Don McAllister

Personal information
- Full name: Donald McAllister
- Date of birth: 26 May 1953 (age 71)
- Place of birth: Radcliffe, Lancashire, England
- Position(s): Central defender

Senior career*
- Years: Team / Apps / (Gls)
- 1970–1975: Bolton Wanderers / 156 / (2)
- 1975–1981: Tottenham Hotspur / 172 / (9)
- 1977: → Washington Diplomats (loan) / 25 / (0)
- 1981–1983: Charlton Athletic / 55 / (6)
- 1984: Tampa Bay Rowdies / 1 / (0)
- 1984: Rochdale / 3 / (0)
- Total:  / 412 / (17)

Managerial career
- 1985–1986: Barnet

= Don McAllister =

English footballer (born 1953)

Donald McAllister (born 26 May 1953) is an English former professional footballer who played as a central defender for Bolton Wanderers, Tottenham Hotspur, Charlton Athletic, Tampa Bay Rowdies and Rochdale.

==Football career==
McAllister joined local club Bolton Wanderers as an apprentice in June 1970. He played on 156 occasions including one as substitute and scoring twice.

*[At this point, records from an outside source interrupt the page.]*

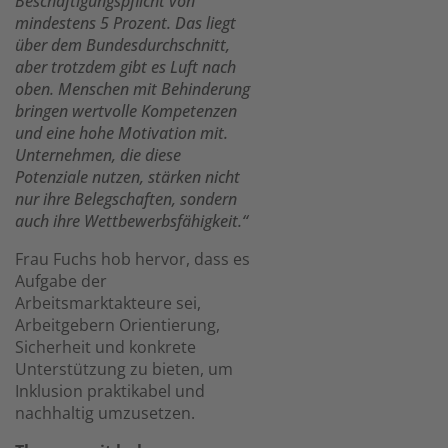
Beschäftigungspflicht von
mindestens 5 Prozent. Das liegt
über dem Bundesdurchschnitt,
aber trotzdem gibt es Luft nach
oben. Menschen mit Behinderung
bringen wertvolle Kompetenzen
und eine hohe Motivation mit.
Unternehmen, die diese
Potenziale nutzen, stärken nicht
nur ihre Belegschaften, sondern
auch ihre Wettbewerbsfähigkeit.“
Frau Fuchs hob hervor, dass es
Aufgabe der
Arbeitsmarktakteure sei,
Arbeitgebern Orientierung,
Sicherheit und konkrete
Unterstützung zu bieten, um
Inklusion praktikabel und
nachhaltig umzusetzen.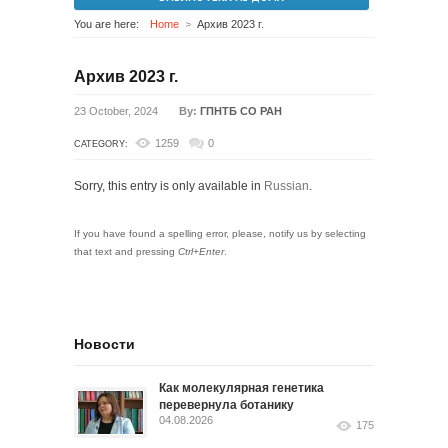
You are here:
Home
Архив 2023 г.
Архив 2023 г.
23 October, 2024
By:
ГПНТБ СО РАН
1259
0
CATEGORY:
Sorry, this entry is only available in
Russian
.
If you have found a spelling error, please, notify us by selecting
that text and pressing
Ctrl+Enter
.
Новости
Как молекулярная генетика
перевернула ботанику
04.08.2026
175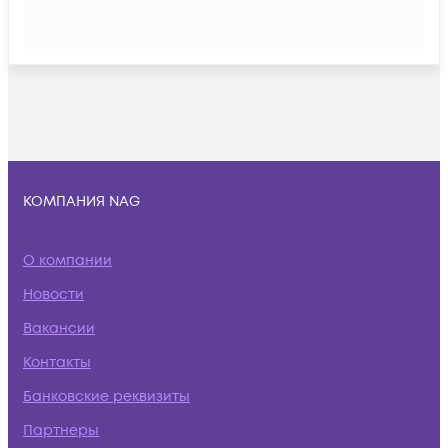
КОМПАНИЯ NAG
О компании
Новости
Вакансии
Контакты
Банковские реквизиты
Партнеры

He signed for Tottenham Hotspur in February 1975 in a £80,000 transfer deal where he went on to make 209 appearances including five as sub and scoring ten goals in all competitions.

During his career at the club he was a member of the 1977 relegation side and the 1978 team that won promotion and played a part in the FA Cup winning squad of 1980–81.

In the summer of 1977, he went on loan to the Washington Diplomats of the North American Soccer League.

McAllister joined Charlton Athletic in August 1981, where he featured in 55 matches and netted six goals.

In 1984, he played one game for the Tampa Bay Rowdies. He finished his career at Rochdale after a further three appearances.

==After football==
McAllister emigrated to Sydney, Australia, where he worked as a finance manager for many years. He is now retired and relocated to Queensland in late 2015.